:: Extract ::

Basic Explanations Regarding Lifestyle Issues
Diet
Many patients assume that they will need to alter their diet following ostomy surgery. Let the patient know that he or she may have a restricted diet after surgery up to approximately 6 weeks. Most people with ostomies will not have to follow a diet once surgical healing has taken place.
Activity
Determine whether the patient is concerned about resuming normal activity after surgery. Explain that the pouch system should not interfere with activity, and give specific examples of how the patient can integrate the ostomy into his or her lifestyle. Patients often wonder if the pouch can get wet. Assure the patient that typically a daily shower is acceptable, and in some cases, submersion under water for a length of time such as swimming or hot tub may require extra waterproof tape, applied around the barrier edges. Prior to bathing, the seal should be checked, and many people use tape to “picture frame” the four edges of pouch adhesive to further protect from leakage; tape may be paper or waterproof.
Clothing
Discuss the patient’s current clothing and determine if there are any challenges the patient will encounter. Most people are able to return to their former clothing styles after surgery.

:::
:: Supplied entries ::

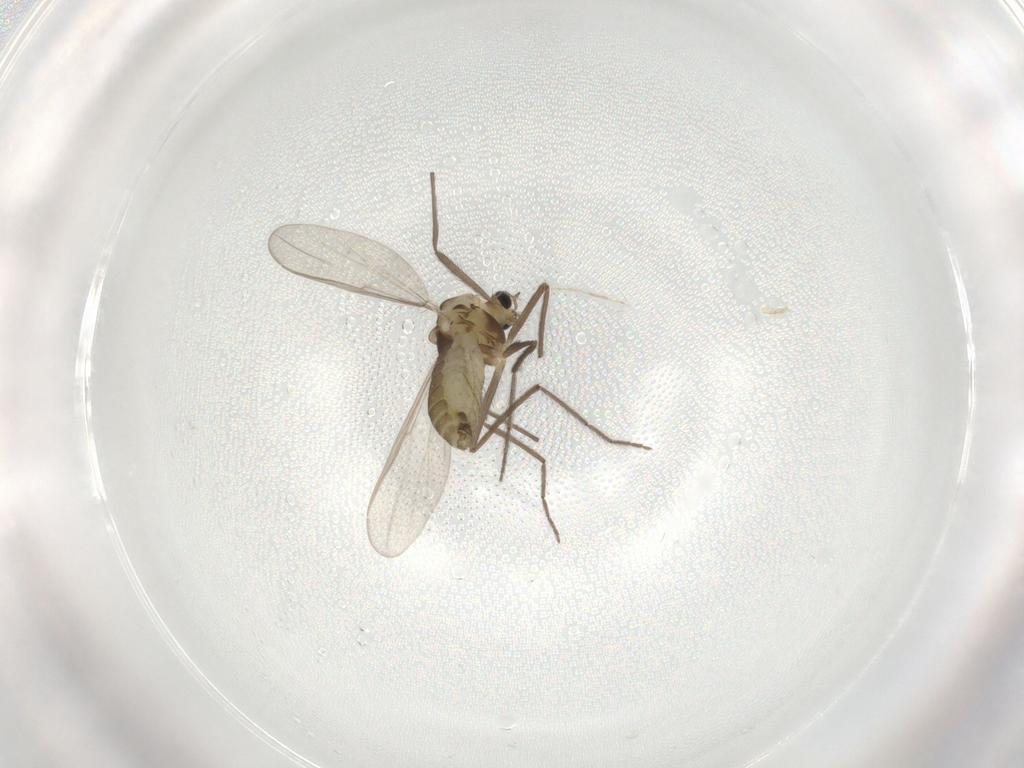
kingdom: Animalia
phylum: Arthropoda
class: Insecta
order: Diptera
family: Chironomidae
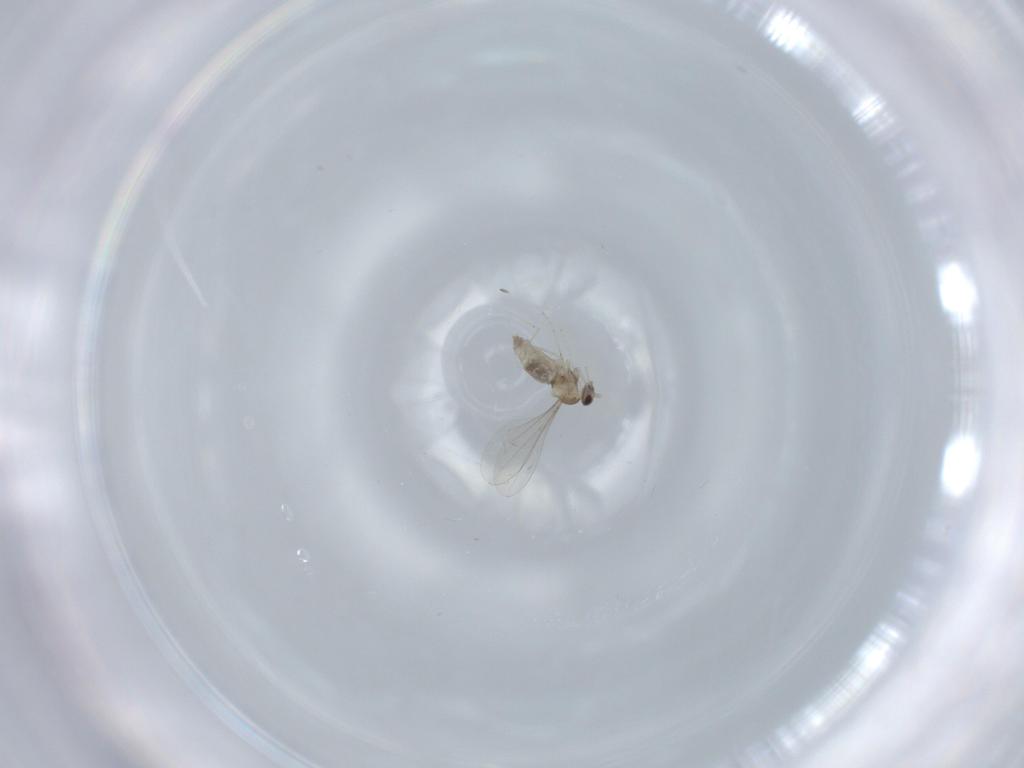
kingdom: Animalia
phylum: Arthropoda
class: Insecta
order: Diptera
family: Cecidomyiidae
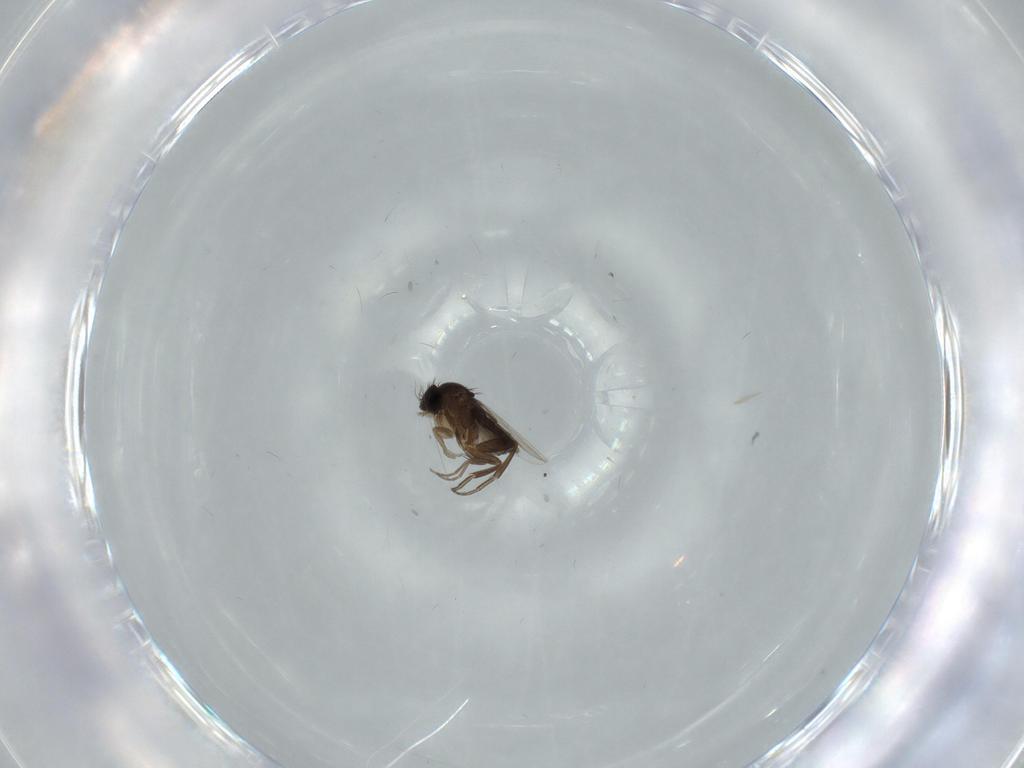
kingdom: Animalia
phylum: Arthropoda
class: Insecta
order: Diptera
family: Phoridae
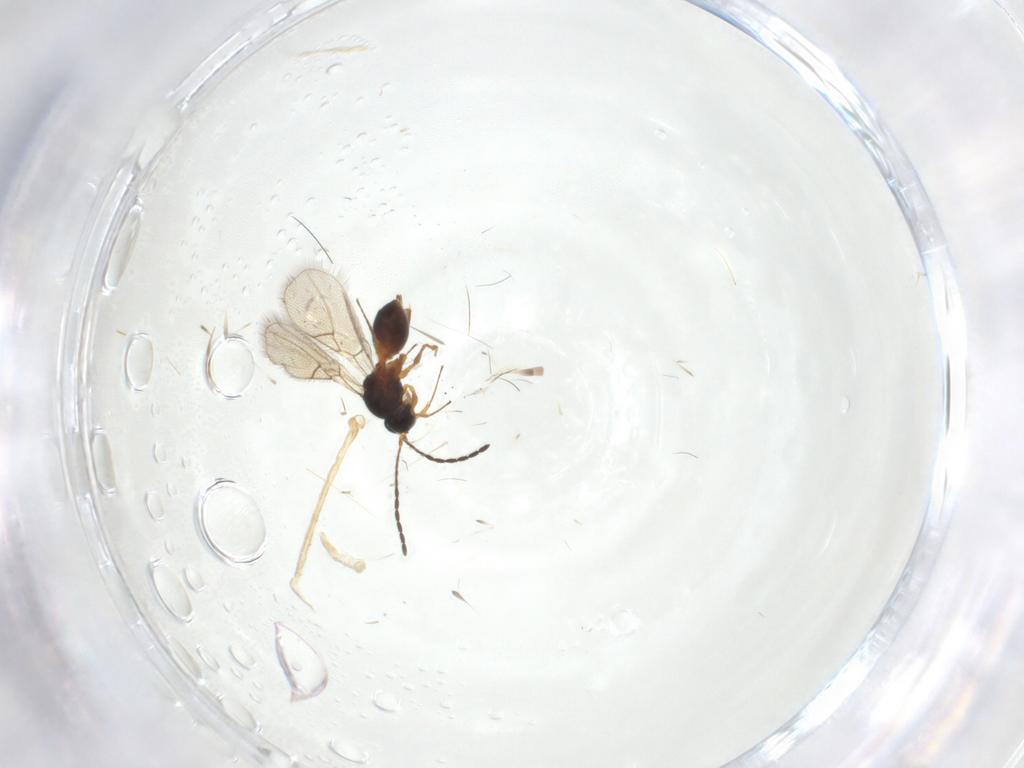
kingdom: Animalia
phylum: Arthropoda
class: Insecta
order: Hymenoptera
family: Figitidae
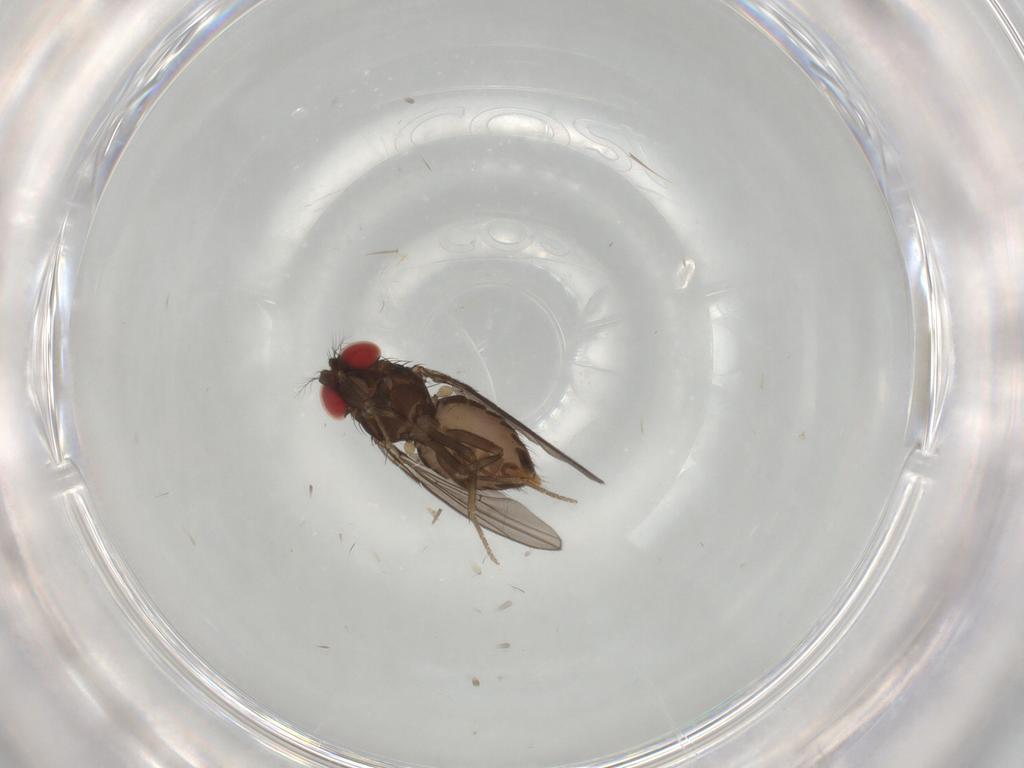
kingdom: Animalia
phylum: Arthropoda
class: Insecta
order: Diptera
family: Drosophilidae
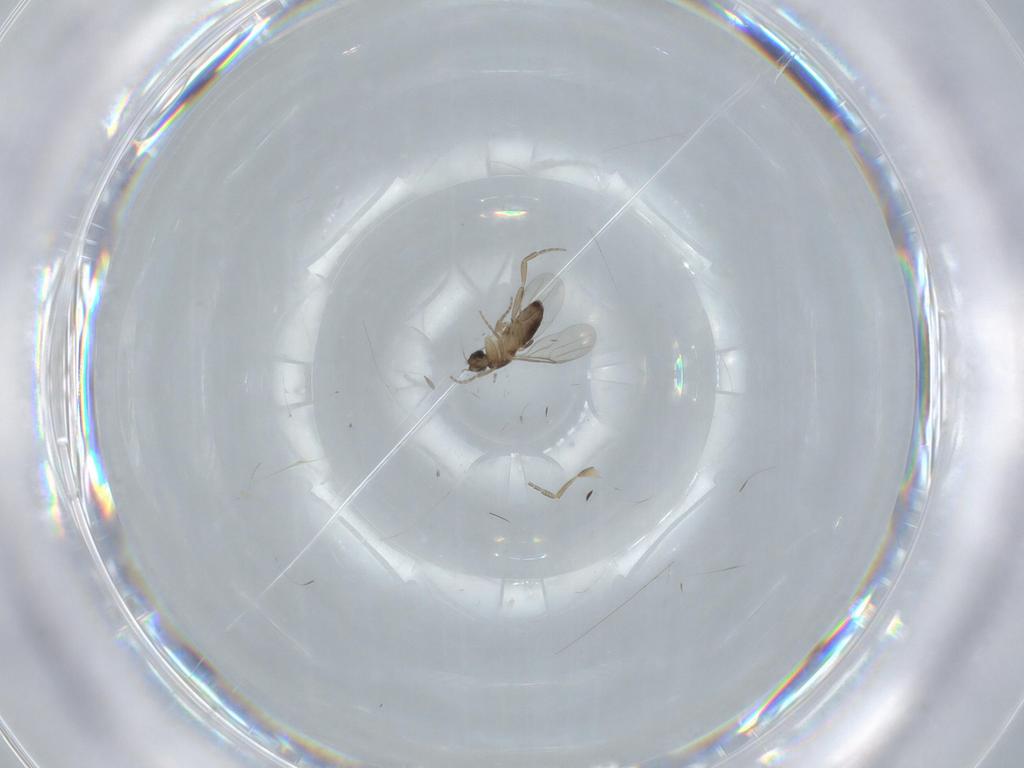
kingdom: Animalia
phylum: Arthropoda
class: Insecta
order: Diptera
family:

:::

Things to do >>
a. Return the words of the ostomy lifestyle passage from "Basic Explanations Regarding" to "has taken place.".
b. Answer these questions using the ostomy lifestyle passage:
(i) For up to approximately how long after surgery may the patient have a restricted diet?
(ii) What may swimming or using a hot tub require?
(iii) To what do most people return after surgery in terms of clothing?
c. Carry on the ostomy lifestyle passage from its final sentence.

Answer set >>
a.
Basic Explanations Regarding Lifestyle Issues
Diet
Many patients assume that they will need to alter their diet following ostomy surgery. Let the patient know that he or she may have a restricted diet after surgery up to approximately 6 weeks. Most people with ostomies will not have to follow a diet once surgical healing has taken place.

b.
(i) Approximately 6 weeks.
(ii) Extra waterproof tape applied around the barrier edges.
(iii) Their former clothing styles.

c.
Medications
Some medications or nutritional supplements may change the color, odor, or consistency of the stool or urine. Certain medications may not be completely absorbed (see Chapter 12 for more information). For example, in a patient with an ileostomy, time release capsules are not recommended as they may pass through the stoma without breaking down. Medications may need to be converted to liquid form to get the full benefit of the medicine.
Travel
Be sure the patient knows that there are no limitations to travel with the ostomy. Patients should carry ample amount of supplies with them when they travel and to be aware that certain screening processes, when flying, may note the presence of a pouch. Some airport screening systems will detect the presence of a pouching system and require a personal screening. These screenings are usually very professional, in private with two of the same sex officers, and the TSA staff will be discreet to limit embarrassment. This is done for everyone’s safety and is conducted as efficiently and quickly as possible. The UOAA has a travel card that can be carried while traveling that explains some of the conditions associated with an ostomy; copies can be obtained from http://www.ostomy.org/uploaded/files/travel_card/Travel_Card_2011b.pdf.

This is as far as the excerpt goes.